What is it that makes Italian cars so special? Liz Seabrook asked the question at the Italian Car Picnic at Honnington Gardens.

1 John Day: 2002 Alfa Romeo 156 GTA V6
“I like Italian cars because they keep you on the edge…there’s always the risk that they might breakdown.”David Muriel and his 1969 Alfa Romeo 1300 GT Junior Zagato

Italian cars have soul…But the Zagato is not the car for an old man with a bad back.”

2 John Jenkins and his 1972 Fiat 500
“I like the fact that Italian designers break the rules, like Alfa Romeo choosing to put the regis­tration plate to the left and not central.”

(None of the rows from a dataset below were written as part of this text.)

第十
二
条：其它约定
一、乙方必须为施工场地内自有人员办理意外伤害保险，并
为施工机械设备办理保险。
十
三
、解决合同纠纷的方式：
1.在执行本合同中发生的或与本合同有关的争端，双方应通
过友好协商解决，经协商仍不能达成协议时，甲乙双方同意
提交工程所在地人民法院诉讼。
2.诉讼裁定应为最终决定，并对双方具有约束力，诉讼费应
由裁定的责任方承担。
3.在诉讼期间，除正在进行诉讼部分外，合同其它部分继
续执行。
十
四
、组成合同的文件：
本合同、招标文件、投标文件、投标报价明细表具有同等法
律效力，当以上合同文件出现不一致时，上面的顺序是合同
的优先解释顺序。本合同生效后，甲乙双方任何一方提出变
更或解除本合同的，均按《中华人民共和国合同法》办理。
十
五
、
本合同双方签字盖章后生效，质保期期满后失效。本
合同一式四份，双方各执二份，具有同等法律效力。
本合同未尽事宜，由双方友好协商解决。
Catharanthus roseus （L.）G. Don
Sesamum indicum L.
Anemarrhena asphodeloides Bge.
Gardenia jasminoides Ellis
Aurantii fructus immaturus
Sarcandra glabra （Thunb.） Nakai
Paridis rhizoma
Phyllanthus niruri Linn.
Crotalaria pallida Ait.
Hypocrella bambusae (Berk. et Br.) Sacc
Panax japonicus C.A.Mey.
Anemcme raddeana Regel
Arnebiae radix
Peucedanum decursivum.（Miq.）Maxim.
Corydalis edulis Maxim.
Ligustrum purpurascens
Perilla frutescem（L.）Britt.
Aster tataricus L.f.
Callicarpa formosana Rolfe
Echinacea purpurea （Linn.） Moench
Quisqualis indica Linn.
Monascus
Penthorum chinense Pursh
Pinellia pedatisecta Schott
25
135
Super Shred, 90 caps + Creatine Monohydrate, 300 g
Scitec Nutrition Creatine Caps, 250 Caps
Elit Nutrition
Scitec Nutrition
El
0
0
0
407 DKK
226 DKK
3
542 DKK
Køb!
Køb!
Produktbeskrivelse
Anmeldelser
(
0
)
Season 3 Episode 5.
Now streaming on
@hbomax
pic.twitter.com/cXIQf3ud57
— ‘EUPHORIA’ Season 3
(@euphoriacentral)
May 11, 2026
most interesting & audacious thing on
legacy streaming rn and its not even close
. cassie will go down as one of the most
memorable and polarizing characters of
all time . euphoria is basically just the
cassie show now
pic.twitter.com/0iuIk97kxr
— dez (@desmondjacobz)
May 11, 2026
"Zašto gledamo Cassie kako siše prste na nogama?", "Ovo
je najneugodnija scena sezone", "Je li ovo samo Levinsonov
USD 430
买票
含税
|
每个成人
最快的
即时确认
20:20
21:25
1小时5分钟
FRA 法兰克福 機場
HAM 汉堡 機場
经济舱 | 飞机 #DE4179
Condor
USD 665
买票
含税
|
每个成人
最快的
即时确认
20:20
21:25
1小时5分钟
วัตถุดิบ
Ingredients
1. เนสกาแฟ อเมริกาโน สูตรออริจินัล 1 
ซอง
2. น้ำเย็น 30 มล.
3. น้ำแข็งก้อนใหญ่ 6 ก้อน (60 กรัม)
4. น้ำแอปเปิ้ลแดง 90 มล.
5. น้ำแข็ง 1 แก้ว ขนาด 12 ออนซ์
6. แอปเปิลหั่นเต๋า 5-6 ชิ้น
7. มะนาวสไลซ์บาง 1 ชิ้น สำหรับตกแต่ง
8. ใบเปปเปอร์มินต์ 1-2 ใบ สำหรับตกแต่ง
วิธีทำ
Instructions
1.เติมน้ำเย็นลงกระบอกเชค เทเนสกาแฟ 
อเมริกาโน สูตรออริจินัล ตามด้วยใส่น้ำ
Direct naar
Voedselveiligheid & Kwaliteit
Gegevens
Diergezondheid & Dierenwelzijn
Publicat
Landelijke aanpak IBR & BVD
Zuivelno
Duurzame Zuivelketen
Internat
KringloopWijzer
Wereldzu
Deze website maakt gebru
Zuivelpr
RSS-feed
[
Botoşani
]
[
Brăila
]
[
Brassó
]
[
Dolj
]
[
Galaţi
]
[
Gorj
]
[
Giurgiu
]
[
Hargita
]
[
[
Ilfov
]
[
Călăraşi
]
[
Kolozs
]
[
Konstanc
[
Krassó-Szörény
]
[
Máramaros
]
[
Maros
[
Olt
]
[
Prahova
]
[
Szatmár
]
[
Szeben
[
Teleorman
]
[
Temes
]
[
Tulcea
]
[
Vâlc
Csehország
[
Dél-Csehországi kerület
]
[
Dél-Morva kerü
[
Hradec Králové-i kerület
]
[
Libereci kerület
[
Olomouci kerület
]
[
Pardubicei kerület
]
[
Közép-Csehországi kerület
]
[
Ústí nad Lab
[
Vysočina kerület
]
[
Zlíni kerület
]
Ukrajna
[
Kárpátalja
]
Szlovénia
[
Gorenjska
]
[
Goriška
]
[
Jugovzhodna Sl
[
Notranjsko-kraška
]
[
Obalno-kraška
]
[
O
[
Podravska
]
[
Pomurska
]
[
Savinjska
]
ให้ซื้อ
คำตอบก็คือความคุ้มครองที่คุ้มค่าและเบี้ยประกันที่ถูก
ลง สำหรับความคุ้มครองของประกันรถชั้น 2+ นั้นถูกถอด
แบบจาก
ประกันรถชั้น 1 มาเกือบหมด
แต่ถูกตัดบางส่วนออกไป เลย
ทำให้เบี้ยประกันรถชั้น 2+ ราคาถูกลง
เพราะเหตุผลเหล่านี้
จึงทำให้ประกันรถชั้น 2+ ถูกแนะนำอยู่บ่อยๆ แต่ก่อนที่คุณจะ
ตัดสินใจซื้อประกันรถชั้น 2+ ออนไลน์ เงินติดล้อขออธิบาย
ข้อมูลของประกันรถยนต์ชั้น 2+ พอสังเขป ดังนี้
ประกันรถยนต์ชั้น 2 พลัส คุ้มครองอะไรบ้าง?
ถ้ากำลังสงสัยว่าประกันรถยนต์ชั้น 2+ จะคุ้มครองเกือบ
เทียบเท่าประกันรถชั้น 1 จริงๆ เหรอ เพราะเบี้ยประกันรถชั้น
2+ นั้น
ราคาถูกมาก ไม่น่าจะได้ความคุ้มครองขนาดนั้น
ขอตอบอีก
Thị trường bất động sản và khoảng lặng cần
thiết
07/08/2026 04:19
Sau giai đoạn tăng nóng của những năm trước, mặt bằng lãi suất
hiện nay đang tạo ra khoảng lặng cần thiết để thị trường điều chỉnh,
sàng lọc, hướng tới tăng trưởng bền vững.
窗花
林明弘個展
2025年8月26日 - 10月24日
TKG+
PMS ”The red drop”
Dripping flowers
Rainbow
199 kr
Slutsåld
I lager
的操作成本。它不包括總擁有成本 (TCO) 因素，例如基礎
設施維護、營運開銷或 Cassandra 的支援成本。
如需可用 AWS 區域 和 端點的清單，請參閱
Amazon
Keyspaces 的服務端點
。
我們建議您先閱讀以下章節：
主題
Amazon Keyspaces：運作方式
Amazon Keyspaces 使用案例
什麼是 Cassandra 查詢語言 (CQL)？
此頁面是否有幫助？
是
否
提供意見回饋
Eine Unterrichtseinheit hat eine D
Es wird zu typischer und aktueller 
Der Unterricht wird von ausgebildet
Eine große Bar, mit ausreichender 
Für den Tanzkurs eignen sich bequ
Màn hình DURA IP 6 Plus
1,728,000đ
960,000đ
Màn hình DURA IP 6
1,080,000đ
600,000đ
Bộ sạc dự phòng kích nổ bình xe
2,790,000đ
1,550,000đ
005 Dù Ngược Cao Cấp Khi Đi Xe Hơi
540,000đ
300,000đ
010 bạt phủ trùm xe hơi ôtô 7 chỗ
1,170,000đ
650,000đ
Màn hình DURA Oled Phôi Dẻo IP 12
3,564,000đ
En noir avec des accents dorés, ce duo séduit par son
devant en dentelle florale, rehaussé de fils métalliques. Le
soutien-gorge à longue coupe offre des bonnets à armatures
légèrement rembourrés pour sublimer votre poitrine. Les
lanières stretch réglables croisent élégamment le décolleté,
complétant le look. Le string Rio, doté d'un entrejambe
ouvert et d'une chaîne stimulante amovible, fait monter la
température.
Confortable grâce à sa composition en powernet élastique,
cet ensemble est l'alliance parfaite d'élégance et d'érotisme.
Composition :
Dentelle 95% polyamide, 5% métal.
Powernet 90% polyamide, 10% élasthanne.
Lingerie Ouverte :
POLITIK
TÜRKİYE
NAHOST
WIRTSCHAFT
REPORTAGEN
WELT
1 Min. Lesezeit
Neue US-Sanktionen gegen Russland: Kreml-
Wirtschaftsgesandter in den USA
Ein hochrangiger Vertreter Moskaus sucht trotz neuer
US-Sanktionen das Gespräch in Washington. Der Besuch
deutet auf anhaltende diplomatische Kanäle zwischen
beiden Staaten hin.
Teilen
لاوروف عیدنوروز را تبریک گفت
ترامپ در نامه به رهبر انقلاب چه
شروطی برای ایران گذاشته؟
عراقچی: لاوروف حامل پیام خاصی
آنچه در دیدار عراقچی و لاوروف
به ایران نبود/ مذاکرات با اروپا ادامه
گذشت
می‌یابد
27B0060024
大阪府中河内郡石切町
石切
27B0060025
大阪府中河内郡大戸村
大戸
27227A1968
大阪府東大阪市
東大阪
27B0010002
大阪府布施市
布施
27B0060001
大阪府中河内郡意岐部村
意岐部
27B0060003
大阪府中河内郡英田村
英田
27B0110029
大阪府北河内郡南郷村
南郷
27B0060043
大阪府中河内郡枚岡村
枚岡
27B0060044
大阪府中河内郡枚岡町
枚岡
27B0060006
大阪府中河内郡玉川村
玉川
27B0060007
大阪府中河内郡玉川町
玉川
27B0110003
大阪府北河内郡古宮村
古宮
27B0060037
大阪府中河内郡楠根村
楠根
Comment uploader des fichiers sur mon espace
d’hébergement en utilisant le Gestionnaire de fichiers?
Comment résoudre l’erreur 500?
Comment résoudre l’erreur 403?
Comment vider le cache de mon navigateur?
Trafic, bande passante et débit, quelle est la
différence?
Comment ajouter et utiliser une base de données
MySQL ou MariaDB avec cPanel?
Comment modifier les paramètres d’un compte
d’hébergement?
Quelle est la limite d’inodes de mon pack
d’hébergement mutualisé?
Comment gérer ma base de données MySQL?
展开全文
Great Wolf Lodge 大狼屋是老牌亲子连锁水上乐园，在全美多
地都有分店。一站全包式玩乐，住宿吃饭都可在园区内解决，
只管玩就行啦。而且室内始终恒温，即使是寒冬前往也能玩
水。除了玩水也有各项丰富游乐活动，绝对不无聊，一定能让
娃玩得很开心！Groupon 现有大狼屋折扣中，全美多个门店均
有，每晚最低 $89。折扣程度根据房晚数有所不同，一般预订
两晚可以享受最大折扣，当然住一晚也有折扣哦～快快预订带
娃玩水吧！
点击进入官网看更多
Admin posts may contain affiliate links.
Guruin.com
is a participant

3 Ignazio Maniscalchi: Lamborghini Diablo (kit car)
“I’m from Sicily, I’m not patriotic but everything Italian is beautiful.”

4 Giovanni: 1972 Alpha Romeo Bertone 2000 GTB (aka Giulia coupe) 105 model
“My favourite Italian cars are reliable ones; the problematic ones were sold to my customers.”

5 Stuart Palmer & son and their 1969 Alfa Romeo Spider Veloce
“My wife had a Fiat uno as her first car, she used to pick me up, but there was nowhere to sit because the dogs had eaten the seats!”

6 Simon Lavis and his 1986 Ferrari 412
“The 412 is a nice comfortable car. En route to a car event everyone falls asleep until other Ferraris drive past and beep their horns!”